| Problem |
Skip every image and restate the data word for word.

Dataset excerpts START

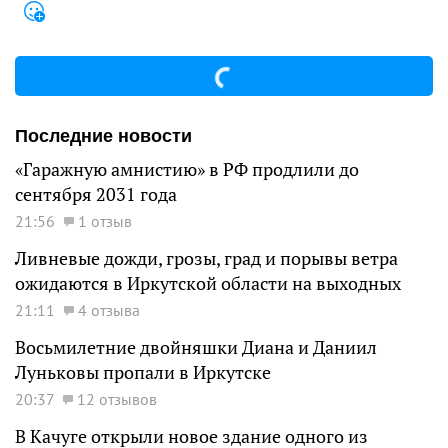
Последние новости
«Гаражную амнистию» в РФ продлили до
сентября 2031 года
21:56
1 отзыв
Ливневые дожди, грозы, град и порывы ветра
ожидаются в Иркутской области на выходных
21:11
4 отзыва
Восьмилетние двойняшки Диана и Даниил
Луньковы пропали в Иркутске
20:37
12 отзывов
В Качуге открыли новое здание одного из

Dataset excerpts END

| Written response |
Последние новости
«Гаражную амнистию» в РФ продлили до
сентября 2031 года
21:56
1 отзыв
Ливневые дожди, грозы, град и порывы ветра
ожидаются в Иркутской области на выходных
21:11
4 отзыва
Восьмилетние двойняшки Диана и Даниил
Луньковы пропали в Иркутске
20:37
12 отзывов
В Качуге открыли новое здание одного из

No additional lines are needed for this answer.